You can tell a true war story if you just keep telling it.
Often in a true war story there is not even a point, or else the point doesn’t hit you until twenty years later, in your sleep, and you wake up and shake your wife and start telling the story to her, except when you get to the end you’ve forgotten the point again.
It’s hard to believe in a story that doesn’t place you at the heart of the matter. I cried over Kiowa, over his sunken boot and mud face. I cried over Ted Lavender over and over because he kept appearing and then disappearing. He kept dying, it kept repeating itself and blowing over until it was time for that memory to resurface. The way this book is told is the way we remember. I know my grandfather is dead, but I only think about it sometimes.
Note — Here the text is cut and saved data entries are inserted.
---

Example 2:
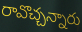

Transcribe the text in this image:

రావొచ్చన్నారు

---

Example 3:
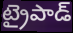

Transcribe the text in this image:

ట్రైపాడ్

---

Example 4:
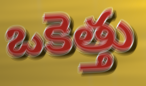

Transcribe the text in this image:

ఒకెత్తు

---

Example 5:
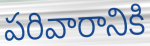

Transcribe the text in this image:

పరివారానికి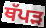
ਥੱਪੜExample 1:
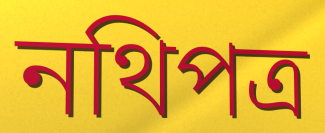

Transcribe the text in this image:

নথিপত্ৰ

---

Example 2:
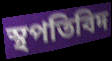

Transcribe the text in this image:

স্থপতিবিদ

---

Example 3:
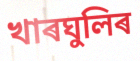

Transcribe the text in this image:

খাৰঘুলিৰ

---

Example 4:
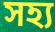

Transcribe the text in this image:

সহ্য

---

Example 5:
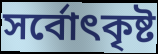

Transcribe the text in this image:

সৰ্বোৎকৃষ্টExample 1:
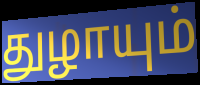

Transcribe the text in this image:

துழாயும்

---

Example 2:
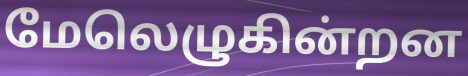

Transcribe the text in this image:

மேலெழுகின்றன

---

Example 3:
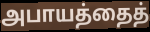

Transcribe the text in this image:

அபாயத்தைத்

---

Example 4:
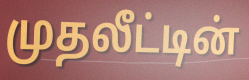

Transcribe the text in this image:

முதலீட்டின்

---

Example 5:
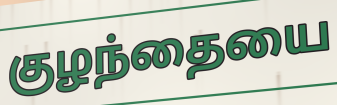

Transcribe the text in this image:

It resurfaces, it hurts the same every time, a thump of hurt just below my ribs in my not-quite stomach, a cramp of hurt.
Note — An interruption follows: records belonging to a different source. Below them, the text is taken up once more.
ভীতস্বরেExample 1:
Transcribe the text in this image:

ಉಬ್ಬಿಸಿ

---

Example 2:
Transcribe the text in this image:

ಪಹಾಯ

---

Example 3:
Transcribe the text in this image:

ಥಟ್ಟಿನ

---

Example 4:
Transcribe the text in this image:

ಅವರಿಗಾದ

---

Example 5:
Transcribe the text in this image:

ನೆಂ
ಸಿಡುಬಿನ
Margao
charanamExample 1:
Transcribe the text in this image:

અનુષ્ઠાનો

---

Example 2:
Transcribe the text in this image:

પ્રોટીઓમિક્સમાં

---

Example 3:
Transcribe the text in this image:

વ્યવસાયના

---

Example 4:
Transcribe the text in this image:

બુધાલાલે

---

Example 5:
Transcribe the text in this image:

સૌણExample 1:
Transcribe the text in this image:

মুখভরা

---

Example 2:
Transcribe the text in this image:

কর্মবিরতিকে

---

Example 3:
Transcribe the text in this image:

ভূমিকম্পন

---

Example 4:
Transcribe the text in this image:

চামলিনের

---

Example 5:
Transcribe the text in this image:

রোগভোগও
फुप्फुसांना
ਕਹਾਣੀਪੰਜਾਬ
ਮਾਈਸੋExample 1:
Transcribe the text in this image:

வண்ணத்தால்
I understand why people write stories because of this book. It isn’t because they have this deep need to write, it’s to write that girl they knew in fourth grade, but still cover her up at the same time. You know, the writer, that she’s that girl in fourth grade with one crooked tooth and a monstrous yell when she ran across the bridge of the playground, but to your reader, she’s Karen, many years later, still crooked tooth, a bit of a snaggle at this point, and the yell is at her husband in the folds of their home together. This is why people write, we can hide ourselves in the pages, but tell the truth. We can be our whole selves in the halves of it. Tim O’Brien gets this, Tim O’Brien writes for the girls on vacation, the girls with chubby thighs and bike rides, the girls in high school who whisper their feelings into their pillows and dance when they get home before the rest of their family. Just because their war stories, doesn’t mean they’re not our stories.
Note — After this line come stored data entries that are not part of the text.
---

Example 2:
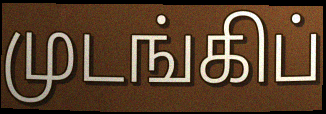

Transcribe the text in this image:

முடங்கிப்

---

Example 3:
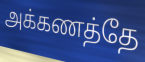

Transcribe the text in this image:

அக்கணத்தே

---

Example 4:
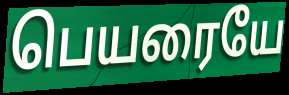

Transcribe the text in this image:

பெயரையே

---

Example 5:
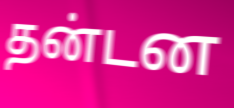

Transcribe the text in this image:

தன்டன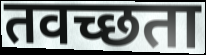
तवच्छता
How does a girl in North Carolina cry over a passage written about a group of men with shells in their pockets and grenade tips in their teeth? I’m not even a girl who typically reads the true grit of war story. I’m a girl who reads about everything surrounding a war. Women crying into their vanities, girls not allowed to go to school for fear of gun blasts, couples in hiding, farmers giving their rotting vegetables to passerby’s, and every store is out of grocery, there is no milk, rations come in boxes. Folded inside a small envelope is everything your family is able to eat that month, four mouths to feed and one tugging at your skirt, dirt under his fingernails, bare-feet in the burnt grass. This is the war I know, everyone else’s imagination of war. Not the actual war. Not men in fatigues and helmets. Not grime, or wounds, or how it takes three packages and nine men to deliver a Kellogg’s box to the front. Not how killing a baby buffalo creates puffs of gun smoke that crack the ground open and lets it fester.